■ The task ■
Looking at the records below, please say how many lines contain the word "source", as a bare number.
── Supplied data ──
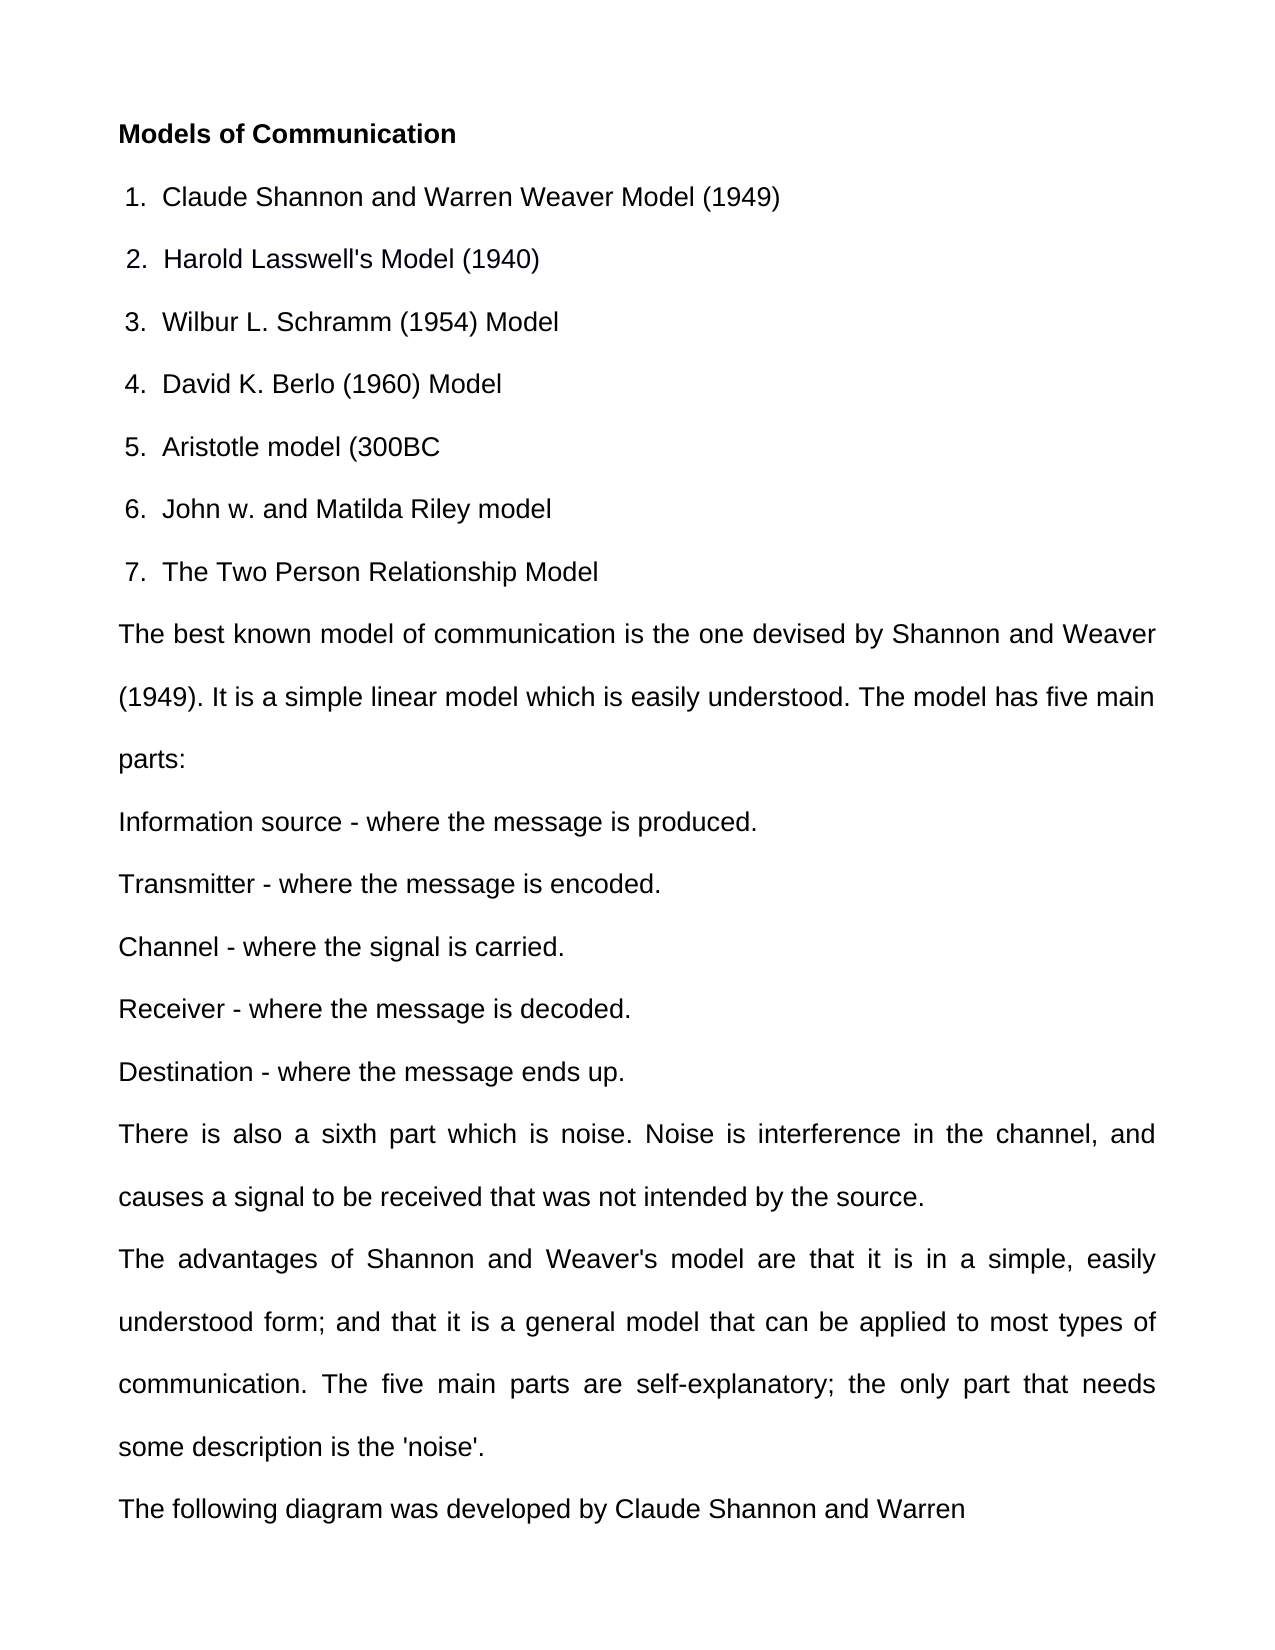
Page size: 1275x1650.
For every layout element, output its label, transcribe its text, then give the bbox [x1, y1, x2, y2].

list John w. and Matilda Riley model [124, 493, 1157, 524]
list David K. Berlo (1960) Model [124, 368, 1157, 399]
text 2. Harold Lasswell's Model (1940) [118, 243, 1157, 274]
text Receiver - where the message is decoded. [118, 993, 1157, 1024]
text Transmitter - where the message is encoded. [118, 868, 1157, 899]
text There is also a sixth part which is noise. Noise is interference in the channel, and causes a signal to be received that was not intended by the source. [118, 1118, 1157, 1212]
text The advantages of Shannon and Weaver's model are that it is in a simple, easily understood form; and that it is a general model that can be applied to most types of communication. The five main parts are self-explanatory; the only part that needs some description is the 'noise'. [118, 1243, 1157, 1462]
text Models of Communication [118, 118, 1157, 149]
text Channel - where the signal is carried. [118, 931, 1157, 962]
list The Two Person Relationship Model [124, 556, 1157, 587]
text The following diagram was developed by Claude Shannon and Warren [118, 1493, 1157, 1524]
text Information source - where the message is produced. [118, 806, 1157, 837]
list Claude Shannon and Warren Weaver Model (1949) [124, 181, 1157, 212]
list Aristotle model (300BC [124, 431, 1157, 462]
list Wilbur L. Schramm (1954) Model [124, 306, 1157, 337]
text Destination - where the message ends up. [118, 1056, 1157, 1087]
text The best known model of communication is the one devised by Shannon and Weaver (1949). It is a simple linear model which is easily understood. The model has five main parts: [118, 618, 1157, 774]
───
■ Task output ■
2